TEXT PASSAGE Start Marker

What can be done to these?
Can I make a new bevel and make it into a firmer chisel and still stay vintage?
Can I change the handles to match eachother, and still stay vintage?








What can be done to this?
Can I remove the paint and paint it in a new color?
Can I change the blade for a better?
Can I make wooden handle and knob?

Yes all these terms change a lot, and have floating borders.
But for me a good restore are when I bring it back to use with as little as possible afford, and changes as little as possible of the original material, tear and wear, and patina.

*What do you think?*

*Best thoughts,*
MaFe


----------



## aurora (Jun 30, 2009)

mafe,

great question that all of us that value old tools and antiques should ponder. per about.com "Before you tackle a restoration project, take some time to inspect the piece of furniture (tool) for any identifying labels or marks that might help you research its origin. Look at the overall quality of the wood and craftsmanship, including any carving present. If it turns out to be an extremely valuable item, leave it alone. Any fixer-up tasks accomplished on a piece like that should be left to a professional who works with high-end antique furniture. A museum curator in your area can probably point you in the right direction to find someone who does this type of work locally.

If it turns out that the piece isn't a rare antique, it's still better to take the path of least resistance when possible. If that dirty dresser has held together pretty well over time, try just cleaning out the dirt-dobbers and giving it a good dusting. Even with furniture that isn't of masterpiece caliber, most tried and true collectors value an original finish and a little patina (which basically translates into dirt and wear that build up over time) that actually makes an item look old, and you might decide to sell the piece some day. Sometimes a once over cleaning and a little glue to hold the joints together securely will do a world of good. When that's still not enough, figure out just how much restoration to the finish and components will be necessary to make it presentable." http://antiques.about.com/od/furniture/a/aa062905.htm

these restoration guidelines apply to hand tools as well. i guess ultimately, it depends upon the intended function of the tool to its owner, ... is this a collectors edition tool or is it intended to be a daily user. collectors will purchase those tools of value as determined by supply and demand to other collectors. users will purchase tools that are functional and are affordable. concerned owners in each category will make their tool as presentable as possible based upon their personal values and that of "tool genre" that they belong to.

TEXT PASSAGE End Marker
EXCERPTED RECORDS Start Marker

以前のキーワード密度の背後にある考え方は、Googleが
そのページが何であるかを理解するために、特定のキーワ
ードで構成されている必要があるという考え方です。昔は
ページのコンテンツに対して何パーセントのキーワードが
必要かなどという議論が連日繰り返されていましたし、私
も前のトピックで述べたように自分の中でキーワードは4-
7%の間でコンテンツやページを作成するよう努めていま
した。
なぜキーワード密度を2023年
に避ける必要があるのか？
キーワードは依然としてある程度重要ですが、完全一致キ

EXCERPTED RECORDS End Marker

> [ABOUT THIS EXERCISE] Please answer this question from the tool restoration thread: what does patina basically translate into?

> [RESPONSE BOX] Dirt and wear that build up over time.